La brève présidence de Ríos Montt (de 1982 à 1983) est considérée comme la période la plus violente du conflit, ayant provoqué la destruction totale de 440 villages mayas et l’exécution de 200’000 mayas dans des attaques d’une cruauté extrême (amputations, empalements, tortures provoquant la mort,…). Bien que les guérillas (de gauche) et les escadrons de la mort (de droite) aient aussi perpétré des exécutions sommaires, disparitions forcées et tortures de civils, la majorité des violations des droits de l’homme (93%) ont été commises par l’armée guatémaltèque et par les PACs qu’elle contrôlait.

Des élections libres sont finalement organisées en 1986 et gagnées par Vinicio Cerezo Arévalo, candidat du Parti Démocrate Chrétien. Ce n’est cependant qu’en 1996 que des accords de paix sont signés entre le gouvernement et la guérilla, mettant fin à un conflit de 36 ans.
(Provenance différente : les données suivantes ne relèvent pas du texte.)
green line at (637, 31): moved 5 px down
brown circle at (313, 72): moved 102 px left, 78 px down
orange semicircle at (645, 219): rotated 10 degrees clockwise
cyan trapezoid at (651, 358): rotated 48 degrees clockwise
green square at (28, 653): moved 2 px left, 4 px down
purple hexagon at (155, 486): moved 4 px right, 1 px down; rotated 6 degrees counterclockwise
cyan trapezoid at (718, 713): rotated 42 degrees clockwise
COMMISSION D’ÉCLAIRCISSEMENT HISTORIQUE (CEH)

En juin 1994, les Accords d’Oslo créent une commission de vérité, appelée « Commission pour l’éclaircissement historique » du Guatemala, dont le mandat est d’enquêter sur les violations des droits de l’homme liées au conflit armé, de rédiger un rapport concernant ces violations et leurs causes, ainsi que de formuler des recommandations spécifiques pour « encourager la paix et l’harmonie nationale au Guatemala ». Après avoir entendu le témoignage de milliers de personnes et exhumé plusieurs sépultures clandestines, la Commission publie un rapport final en février 1999, nommé « mémoire du Silence ».

Dans son rapport, la CEH fait état de 200 000 morts, de 50 000 disparus, d’un million de déplacés internes et réfugiés, de plus de 600 communautés détruites. La majorité des crimes (91%) ont été commis sous les régimes des généraux Romes Lucas García (1978-1982) et d’Efraín Ríos Montt (1982-1983).

Les faits établis dans ce rapport ont plusieurs fois été utilisé pour juger des auteurs de violations des droits de l’homme, notamment Felipe Cusanero Coj, ancien officier paramilitaire, première personne à être jugée pour des crimes de disparitions forcées de civils commis durant la guerre civile.

Un autre rapport, le rapport « Nunca Mas », publié le 24 avril 1998 dans le cadre du projet inter diocèses REMHI sur la reconstitution de la mémoire historique, avait dressé le même constat que la CEH.

COMMISSION INTERNATIONALE CONTRE L’IMPUNITÉ AU GUATEMALA (CICIG).

Le 12 décembre 2006, un accord signé entre les Nations unies et le gouvernement du Guatemala établit la CICIG. Il s’agit d’est une institution indépendante avec pour mandat d’assister le bureau du procureur guatémaltèque, la police nationale et d’autres institutions dans l’investigation de cas sensibles et le démantèlement de groupes de sécurité illégaux. La CICIG peut entamer des enquêtes proprio motu.

Les investigations de la CICIG ont notamment eu pour conséquence l‘émission de 18 mandats d’arrêt dont ceux à l’encontre de Javier Figueroa et de Erwin Sperisen.